Task set »
1. List the fetal heart rate pattern groups that the passage on fetal heart rate groups and brain MRI findings gives percentages for.
2. In the passage on fetal heart rate groups and brain MRI findings, how many infants in the NR‐NR group showed a BGT pattern?
3. Pick up the passage on fetal heart rate groups and brain MRI findings where it stops, and write the next few sentences.

Text section »
▬▬▬▬▬▬
Adjusted for maternal age, pre‐pregnancy BMI, parity, history of miscarriage, history of fertility treatment, smoking, alcohol consumption, preterm birth, infantile sex and therapeutic hypothermia. Reference for the outcome variables was watershed–white matter injury. Adjusted ORs for the remainder categories group are not shown.

p < 0.05.

3.3. FHR evolution groups and brain MRI types

The brain MRI types in each FHR evolution group are shown in Figure S2. Brain damage to the BGT accounted for a substantial proportion of infants in all FHR pattern groups (bradycardia, 97%; NR‐NR, 75%; R‐PD, 90%; R‐Hon, 76%; R‐R, 45%; unclassified, 45%). Even in the NR‐NR group (n = 169), 75% of infants (n = 127) showed a BGT pattern, followed by WM injury (n = 13; 8%), WS injury (n = 4; 2%), stroke (n = 4; 2%), normal findings (n = 1; 0.6%) and unclassified (n = 20; 12%). Compared with the R‐R group, the incidence of BGT injury was significantly higher in all the FHR evolution groups, especially in the bradycardia and R‐PD groups. However, after adjustment for clinical background, there was no significant difference between the incidence of BGT injury and WS‐WM injury in each FHR group (Table 2).

Most infants with BGT injury in all FHR evolution groups showed severe damage (Figure S3). After adjusting for clinical background, there was a significant difference in severe injury in the bradycardia (aOR 6.71, 95% CI 1.26–35.75), NR‐NR (aOR 2.51, 95% CI 1.10–5.73) and R‐PD (aOR 7.04, 95% CI 2.24–22.10) groups when compared with that in the R‐R group.
▬▬▬▬▬▬
[Records excerpted from a collection]

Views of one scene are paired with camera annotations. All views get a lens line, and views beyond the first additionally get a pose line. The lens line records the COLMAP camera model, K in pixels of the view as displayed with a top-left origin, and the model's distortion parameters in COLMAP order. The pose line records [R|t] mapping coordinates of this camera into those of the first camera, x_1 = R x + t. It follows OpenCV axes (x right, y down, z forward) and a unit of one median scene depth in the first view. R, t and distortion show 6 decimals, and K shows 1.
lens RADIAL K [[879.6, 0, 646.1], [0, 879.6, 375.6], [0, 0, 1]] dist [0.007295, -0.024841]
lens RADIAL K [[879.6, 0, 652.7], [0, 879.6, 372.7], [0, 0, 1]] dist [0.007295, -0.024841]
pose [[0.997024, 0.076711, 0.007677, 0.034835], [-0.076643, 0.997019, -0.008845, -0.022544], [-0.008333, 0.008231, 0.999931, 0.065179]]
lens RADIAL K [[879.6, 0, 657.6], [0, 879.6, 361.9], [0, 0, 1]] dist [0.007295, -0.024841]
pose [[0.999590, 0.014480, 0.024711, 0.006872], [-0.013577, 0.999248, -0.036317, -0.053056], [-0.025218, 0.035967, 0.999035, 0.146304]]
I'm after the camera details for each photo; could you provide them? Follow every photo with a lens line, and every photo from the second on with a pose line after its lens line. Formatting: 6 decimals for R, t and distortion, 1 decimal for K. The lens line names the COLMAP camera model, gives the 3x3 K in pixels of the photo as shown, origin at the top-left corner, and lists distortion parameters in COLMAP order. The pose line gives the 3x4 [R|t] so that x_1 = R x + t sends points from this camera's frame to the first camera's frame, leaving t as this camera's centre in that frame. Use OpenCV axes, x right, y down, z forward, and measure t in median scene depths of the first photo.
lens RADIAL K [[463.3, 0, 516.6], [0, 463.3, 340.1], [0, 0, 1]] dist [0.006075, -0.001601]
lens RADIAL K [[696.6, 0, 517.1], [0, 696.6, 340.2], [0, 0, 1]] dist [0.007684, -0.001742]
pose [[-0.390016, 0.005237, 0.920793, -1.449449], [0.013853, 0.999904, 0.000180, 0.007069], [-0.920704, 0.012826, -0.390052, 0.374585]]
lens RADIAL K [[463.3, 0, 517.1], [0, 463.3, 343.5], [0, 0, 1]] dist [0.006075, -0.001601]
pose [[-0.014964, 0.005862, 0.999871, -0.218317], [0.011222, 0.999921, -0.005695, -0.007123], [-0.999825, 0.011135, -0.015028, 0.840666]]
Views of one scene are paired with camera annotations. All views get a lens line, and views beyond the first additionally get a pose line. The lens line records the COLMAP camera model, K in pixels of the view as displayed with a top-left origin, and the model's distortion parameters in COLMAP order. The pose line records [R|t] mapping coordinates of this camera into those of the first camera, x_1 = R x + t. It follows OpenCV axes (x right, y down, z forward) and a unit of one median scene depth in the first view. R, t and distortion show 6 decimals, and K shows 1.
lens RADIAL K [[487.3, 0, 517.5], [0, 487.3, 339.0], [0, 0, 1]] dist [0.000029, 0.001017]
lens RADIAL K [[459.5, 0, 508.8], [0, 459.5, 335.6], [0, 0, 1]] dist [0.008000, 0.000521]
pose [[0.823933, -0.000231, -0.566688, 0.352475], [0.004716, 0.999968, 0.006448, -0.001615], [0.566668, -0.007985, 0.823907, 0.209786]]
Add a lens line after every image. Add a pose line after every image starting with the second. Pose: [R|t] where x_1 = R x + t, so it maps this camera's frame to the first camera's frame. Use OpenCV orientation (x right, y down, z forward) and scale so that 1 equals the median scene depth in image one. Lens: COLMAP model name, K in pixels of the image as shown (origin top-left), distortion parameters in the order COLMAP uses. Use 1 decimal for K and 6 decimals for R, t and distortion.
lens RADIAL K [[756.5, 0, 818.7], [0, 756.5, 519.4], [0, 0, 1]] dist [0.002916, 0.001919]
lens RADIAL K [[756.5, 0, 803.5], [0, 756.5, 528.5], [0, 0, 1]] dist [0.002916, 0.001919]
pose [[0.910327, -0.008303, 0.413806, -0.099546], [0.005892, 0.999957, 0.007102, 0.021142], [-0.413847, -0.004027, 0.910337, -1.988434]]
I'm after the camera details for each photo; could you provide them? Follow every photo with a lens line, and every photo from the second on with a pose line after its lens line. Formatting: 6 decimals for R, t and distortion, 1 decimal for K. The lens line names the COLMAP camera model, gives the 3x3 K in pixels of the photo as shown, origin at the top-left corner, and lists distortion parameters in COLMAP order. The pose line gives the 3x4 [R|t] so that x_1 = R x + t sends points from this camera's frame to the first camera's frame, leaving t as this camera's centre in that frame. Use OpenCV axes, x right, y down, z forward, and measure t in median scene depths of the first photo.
▬▬▬▬▬▬
Set of answers »
1. bradycardia, NR‐NR, R‐PD, R‐Hon, R‐R, unclassified

2. 127 infants (75%) in the NR‐NR group showed a BGT pattern.

3.
Figure S4 demonstrates the severity analysis of cortical brain damage for BGT injury in each FHR evolution group. Cortical damage accompanied most cases in all groups. Bradycardia (aOR 5.61, 95% CI 1.20–26.33), NR‐NR (aOR 4.57, 95% CI 1.33–15.68) and R‐Hon (aOR 4.69, 95% CI 1.22–18.00) patterns were significantly associated with more severe involvement than the R‐R pattern was after adjusting for clinical background. Figure S5 shows the severity analysis of brainstem damage for BGT injury in each FHR evolution group. Brainstem injuries were less frequent, ranging from 23% to 32%, and there was no difference in prevalence between the groups.

3.4. Risk profile of each FHR evolution group

The profiles of the underlying aetiology in each FHR evolution group for BGT injury, WS‐WM injury and the remainder categories are shown in Figure 2. Most cases in the bradycardia group progressed to BGT injury caused by placental abruption (45/59; 76%). It is intriguing to note that in the NR‐NR group (antenatal cause suspected), the causal pattern of BGT injury was similar to those in the R‐PD and R‐Hon groups (intrapartum cause suspected); that is, umbilical abnormalities, intrauterine infection, placental abruption and SGA, in that order.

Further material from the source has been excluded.